Coussot’s model example

This example demonstrates the final shape of simulated flow using Coussot’s equation.

The frontal lobe shape of the simulated flow at the final step is given by

\[D = - H - \ln(1 - H)\]

where

• \(H\): normalized fluid depth.

• \(D\): normalized distance of the front from the origin.

\(H\) and \(D\) are obtained with these expressions:

\[D = \frac{\rho g d (\sin(\theta))^2}{\tau_c \cos(\theta)} \text{ and } H = \frac{\rho g h \sin(\theta)}{\tau_c}\]

with:

• \(h\): fluid depth.

• \(d\): distance of the front from the origin.

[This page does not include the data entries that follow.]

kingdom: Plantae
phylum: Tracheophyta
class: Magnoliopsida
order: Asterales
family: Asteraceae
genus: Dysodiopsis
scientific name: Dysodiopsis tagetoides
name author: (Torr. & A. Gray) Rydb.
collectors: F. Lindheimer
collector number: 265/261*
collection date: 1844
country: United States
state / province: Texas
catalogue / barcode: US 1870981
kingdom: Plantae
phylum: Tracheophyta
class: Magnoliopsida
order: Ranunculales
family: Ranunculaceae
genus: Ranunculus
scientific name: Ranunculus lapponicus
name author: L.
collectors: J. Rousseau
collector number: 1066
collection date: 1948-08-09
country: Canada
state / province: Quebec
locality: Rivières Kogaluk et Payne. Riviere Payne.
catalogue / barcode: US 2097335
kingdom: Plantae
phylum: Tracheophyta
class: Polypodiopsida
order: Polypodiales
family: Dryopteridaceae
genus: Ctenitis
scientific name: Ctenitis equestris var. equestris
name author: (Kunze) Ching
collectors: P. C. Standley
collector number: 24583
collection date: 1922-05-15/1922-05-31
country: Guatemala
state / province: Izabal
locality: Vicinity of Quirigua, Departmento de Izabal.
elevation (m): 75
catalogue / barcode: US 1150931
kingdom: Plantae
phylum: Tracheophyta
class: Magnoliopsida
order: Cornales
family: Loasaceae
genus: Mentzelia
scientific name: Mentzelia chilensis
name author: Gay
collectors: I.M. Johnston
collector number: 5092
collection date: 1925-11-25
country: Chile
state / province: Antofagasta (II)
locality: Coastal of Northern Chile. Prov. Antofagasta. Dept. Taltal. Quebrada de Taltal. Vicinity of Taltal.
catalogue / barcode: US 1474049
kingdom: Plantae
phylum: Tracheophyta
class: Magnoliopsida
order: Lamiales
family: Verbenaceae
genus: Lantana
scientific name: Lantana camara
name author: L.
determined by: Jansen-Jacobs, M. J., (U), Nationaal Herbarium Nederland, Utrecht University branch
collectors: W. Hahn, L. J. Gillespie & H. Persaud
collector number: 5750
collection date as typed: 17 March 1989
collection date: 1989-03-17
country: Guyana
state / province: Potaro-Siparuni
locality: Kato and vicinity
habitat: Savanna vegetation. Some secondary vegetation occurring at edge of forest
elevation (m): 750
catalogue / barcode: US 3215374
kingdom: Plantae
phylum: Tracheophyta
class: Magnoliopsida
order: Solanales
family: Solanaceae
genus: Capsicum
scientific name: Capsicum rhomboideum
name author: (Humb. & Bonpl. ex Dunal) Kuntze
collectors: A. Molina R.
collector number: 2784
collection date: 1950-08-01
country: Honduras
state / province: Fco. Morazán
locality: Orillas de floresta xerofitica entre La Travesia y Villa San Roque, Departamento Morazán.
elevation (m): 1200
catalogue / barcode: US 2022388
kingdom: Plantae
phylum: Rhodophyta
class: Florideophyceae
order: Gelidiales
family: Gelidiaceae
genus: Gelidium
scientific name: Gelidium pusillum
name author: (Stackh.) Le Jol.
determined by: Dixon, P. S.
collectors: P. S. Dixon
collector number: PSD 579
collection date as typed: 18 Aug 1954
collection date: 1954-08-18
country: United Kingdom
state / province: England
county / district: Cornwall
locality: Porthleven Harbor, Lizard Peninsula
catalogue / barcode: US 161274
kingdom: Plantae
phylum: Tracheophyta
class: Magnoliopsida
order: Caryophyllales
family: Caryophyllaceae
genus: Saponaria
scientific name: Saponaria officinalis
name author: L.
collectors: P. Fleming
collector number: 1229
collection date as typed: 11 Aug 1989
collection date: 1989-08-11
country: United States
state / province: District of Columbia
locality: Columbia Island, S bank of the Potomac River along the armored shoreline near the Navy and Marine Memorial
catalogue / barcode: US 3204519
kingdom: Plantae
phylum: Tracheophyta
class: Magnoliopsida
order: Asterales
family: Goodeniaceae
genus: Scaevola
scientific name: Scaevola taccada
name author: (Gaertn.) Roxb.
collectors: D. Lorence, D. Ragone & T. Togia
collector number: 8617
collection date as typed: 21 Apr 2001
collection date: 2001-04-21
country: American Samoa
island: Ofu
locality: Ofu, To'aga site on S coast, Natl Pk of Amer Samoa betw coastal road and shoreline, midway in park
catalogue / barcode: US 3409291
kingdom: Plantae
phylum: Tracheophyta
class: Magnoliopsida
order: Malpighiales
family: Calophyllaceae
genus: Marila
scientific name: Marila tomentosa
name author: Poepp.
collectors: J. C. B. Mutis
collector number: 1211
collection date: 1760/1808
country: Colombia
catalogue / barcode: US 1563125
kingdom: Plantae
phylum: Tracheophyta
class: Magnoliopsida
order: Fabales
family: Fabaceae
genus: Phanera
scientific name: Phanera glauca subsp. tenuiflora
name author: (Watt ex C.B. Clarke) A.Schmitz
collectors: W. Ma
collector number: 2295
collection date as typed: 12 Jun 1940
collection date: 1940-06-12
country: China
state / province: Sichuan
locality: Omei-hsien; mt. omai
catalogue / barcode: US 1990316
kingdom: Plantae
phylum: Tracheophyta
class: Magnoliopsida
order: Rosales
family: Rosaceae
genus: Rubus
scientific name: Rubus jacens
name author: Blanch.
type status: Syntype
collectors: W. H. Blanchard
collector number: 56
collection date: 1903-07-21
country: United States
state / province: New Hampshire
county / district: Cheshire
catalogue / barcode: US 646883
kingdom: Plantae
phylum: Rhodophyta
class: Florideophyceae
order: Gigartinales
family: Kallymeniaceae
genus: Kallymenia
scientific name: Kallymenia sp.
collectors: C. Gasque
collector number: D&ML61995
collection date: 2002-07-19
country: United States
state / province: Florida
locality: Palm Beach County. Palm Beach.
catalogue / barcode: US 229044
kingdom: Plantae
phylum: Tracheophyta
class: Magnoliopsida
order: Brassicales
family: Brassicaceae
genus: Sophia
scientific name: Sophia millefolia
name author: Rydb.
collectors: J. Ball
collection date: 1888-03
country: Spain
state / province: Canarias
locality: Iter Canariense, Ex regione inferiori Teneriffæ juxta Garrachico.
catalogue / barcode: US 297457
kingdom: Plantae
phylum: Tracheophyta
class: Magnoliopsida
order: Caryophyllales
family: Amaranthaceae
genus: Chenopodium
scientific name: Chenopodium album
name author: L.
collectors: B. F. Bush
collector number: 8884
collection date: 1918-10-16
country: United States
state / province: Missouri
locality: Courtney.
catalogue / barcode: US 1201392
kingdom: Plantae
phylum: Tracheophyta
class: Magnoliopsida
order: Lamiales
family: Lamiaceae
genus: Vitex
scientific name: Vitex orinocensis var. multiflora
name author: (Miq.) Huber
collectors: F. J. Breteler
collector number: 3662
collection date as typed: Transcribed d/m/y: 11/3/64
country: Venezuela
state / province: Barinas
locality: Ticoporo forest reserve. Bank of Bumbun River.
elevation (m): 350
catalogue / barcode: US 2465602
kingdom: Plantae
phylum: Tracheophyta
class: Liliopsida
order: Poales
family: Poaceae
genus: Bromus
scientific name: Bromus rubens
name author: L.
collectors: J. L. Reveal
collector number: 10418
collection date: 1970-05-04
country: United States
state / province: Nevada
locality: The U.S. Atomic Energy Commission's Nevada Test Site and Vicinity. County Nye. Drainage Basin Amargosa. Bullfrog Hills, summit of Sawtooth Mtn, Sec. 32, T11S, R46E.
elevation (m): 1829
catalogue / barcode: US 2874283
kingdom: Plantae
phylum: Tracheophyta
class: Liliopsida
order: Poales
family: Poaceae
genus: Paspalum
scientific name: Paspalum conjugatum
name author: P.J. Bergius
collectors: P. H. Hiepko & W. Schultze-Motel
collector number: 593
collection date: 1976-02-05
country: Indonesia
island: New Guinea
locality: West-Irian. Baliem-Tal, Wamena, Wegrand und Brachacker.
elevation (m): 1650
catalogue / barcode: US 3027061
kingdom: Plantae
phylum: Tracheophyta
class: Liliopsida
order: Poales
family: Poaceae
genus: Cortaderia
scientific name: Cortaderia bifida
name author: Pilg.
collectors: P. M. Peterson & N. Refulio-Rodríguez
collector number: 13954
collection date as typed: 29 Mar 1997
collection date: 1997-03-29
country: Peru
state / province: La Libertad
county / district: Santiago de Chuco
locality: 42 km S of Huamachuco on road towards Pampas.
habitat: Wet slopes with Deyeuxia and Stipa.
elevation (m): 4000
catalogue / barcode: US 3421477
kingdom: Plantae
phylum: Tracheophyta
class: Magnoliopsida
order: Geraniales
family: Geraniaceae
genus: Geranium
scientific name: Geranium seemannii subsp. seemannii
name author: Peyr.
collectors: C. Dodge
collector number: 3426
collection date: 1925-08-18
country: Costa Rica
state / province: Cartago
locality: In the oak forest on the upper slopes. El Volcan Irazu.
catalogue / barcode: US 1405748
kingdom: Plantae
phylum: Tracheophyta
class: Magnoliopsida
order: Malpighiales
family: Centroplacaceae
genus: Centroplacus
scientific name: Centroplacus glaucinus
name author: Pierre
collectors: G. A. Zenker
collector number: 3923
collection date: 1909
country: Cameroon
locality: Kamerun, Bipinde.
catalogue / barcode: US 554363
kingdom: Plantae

• \(g\): gravitational acceleration.

• \(\rho\): fluid density.

• \(\tau_c\): threshold constraint.

• \(\theta\): slope of the surface.

Implementation

First import required packages and define the context. For this example we will use a fluid with a density of \(\rho = 1000 kg/m^3\): and \(\tau_c = 50 Pa\), with a slope of \(\theta = 10°\):

from tilupy.analytic_sol import Coussot_shape
import matplotlib.pyplot as plt

case_1 = Coussot_shape(rho=1000, tau=50, theta=10)
case_1.compute_rheological_test_front_morpho()
plt.plot(case_1.d, case_1.h, color="black")
plt.show()

If \(\theta = 0°\), the equations are slightly different:

\[D^* = \frac{{H^*}^2}{2}\]

with:

\[D^* = \frac{\rho g d}{\tau_c} \text{ and } H^* = \frac{\rho g h}{\tau_c}\]

case_2 = Coussot_shape(rho=1000, tau=50, theta=0, h_final=1)
case_2.compute_rheological_test_front_morpho()
plt.plot(case_2.d, case_2.h, color="black")
plt.show()

Original reference:

Coussot, P., Proust, S., & Ancey, C., 1996, Rheological interpretation of deposits of yield stress fluids, Journal of Non-Newtonian Fluid Mechanics, v. 66(1), p. 55-70, doi:10.1016/0377-0257(96)01474-7.